Monday, April 4, 2011

Train Ride

I woke up this morning to the sound of falling rain drops like one of those relaxation settings on a clock radio. I smiled, what a lovely day to take a train ride to Vienna, the imperial city, once the music capital of the world.

Work gets in the way of travel. Sometimes I manage to forget the thrill of being on the road but as soon as I embark on a journey, however short or insignificant it may be, I am instantly reminded of who I am and what I live for. At the hostel there are countless others like me and when I'm on the road I never have to defend myself for traveling.

These are the moments I live for. Some little girls dream of fancy weddings. I never had such fantasy growing up. In fact I don't recall feeling very strongly about becoming anything in particular until my high school years. The only thing I did know before then was that I wanted to travel. I can pin-point to the exact moment when that seed was first implanted in my then impressionable young mind.
I had just turned 5 and my father was preparing to move to West Berlin. Before he left he promised me that someday he'd show me the world.

Although that promise was never fulfilled, those words alone have sparked my imagination as a child. Years later my fascination with history and music further kindled my curiosity to travel.
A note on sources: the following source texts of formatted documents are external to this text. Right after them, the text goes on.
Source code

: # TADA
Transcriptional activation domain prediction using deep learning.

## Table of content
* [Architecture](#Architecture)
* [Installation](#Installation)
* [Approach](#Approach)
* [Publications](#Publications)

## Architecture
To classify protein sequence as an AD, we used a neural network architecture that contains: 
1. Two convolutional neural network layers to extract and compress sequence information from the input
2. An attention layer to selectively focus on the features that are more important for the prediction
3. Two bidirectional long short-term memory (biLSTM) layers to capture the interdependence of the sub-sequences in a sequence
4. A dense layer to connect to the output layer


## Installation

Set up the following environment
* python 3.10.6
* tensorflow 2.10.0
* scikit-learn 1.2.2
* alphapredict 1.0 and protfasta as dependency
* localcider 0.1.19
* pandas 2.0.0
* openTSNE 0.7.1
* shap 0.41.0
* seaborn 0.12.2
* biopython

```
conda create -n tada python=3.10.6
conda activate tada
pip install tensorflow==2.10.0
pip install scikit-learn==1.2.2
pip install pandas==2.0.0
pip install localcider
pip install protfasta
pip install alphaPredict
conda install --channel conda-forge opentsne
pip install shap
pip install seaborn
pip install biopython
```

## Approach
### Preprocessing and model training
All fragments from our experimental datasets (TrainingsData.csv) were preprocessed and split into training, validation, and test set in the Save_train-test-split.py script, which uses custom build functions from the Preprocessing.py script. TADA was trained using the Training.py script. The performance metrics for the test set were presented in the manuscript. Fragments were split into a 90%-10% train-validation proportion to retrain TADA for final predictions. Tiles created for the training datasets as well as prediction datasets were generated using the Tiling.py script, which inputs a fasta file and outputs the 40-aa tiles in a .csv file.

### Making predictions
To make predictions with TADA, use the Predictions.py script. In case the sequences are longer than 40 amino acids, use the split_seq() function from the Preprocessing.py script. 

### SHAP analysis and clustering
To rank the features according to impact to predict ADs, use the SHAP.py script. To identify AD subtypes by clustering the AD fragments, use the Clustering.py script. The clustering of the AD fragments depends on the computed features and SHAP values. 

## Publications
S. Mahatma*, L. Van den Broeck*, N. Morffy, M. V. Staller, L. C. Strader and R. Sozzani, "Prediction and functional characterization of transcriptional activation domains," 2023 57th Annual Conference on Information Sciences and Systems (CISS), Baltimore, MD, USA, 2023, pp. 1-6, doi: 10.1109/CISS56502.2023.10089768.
It is true that I've never dreamed of a happy-ever-after story but I do enjoy watching those sappy wedding shows on TLC from time to time. I find it intriguing to hear young couples talk so highly of each other with what seems to be profound geniality, respect and affection. Phrases like soul mates, best friends, meant-to-be sound so implausible that I can't ever imagine using them to describe anyone.

On the last season of America's Got Talent, there was a couple of ballet dancers married to each other. They managed to advance pretty far in the competition. One evening Nick asked the girl how she felt. Tears ran down her face as she responded “when I was a little girl I wanted to dance and fall in love. Now I can do both.” For the first time today I understood maybe just a little of how she must have felt. This is what I've always wanted to do and I am doing it!

My mother, like all Chinese mothers, is a tough lady to please. Besides, people are often their own hardest critics. When I talk to the right people they help me to feel a sense of accomplishment. In reality, there are very few instances when I feel truly proud of myself. The only such moment I can identify with absolute certainty was when I saw my professor in the green room after my senior recital. Til this day I can't distill all the emotions that ran through my mind. Everything just came out in a big burst of tears. Today I feel a little bit of the same sentiment as I watched rolling hills in the countryside become blurry with tears.

Life would have been entirely different had my father stayed in China. Life might even have been different if he never uttered those words to me me. I'd like to think this is what my father would want me to do and I'd like to think he'd be proud of me.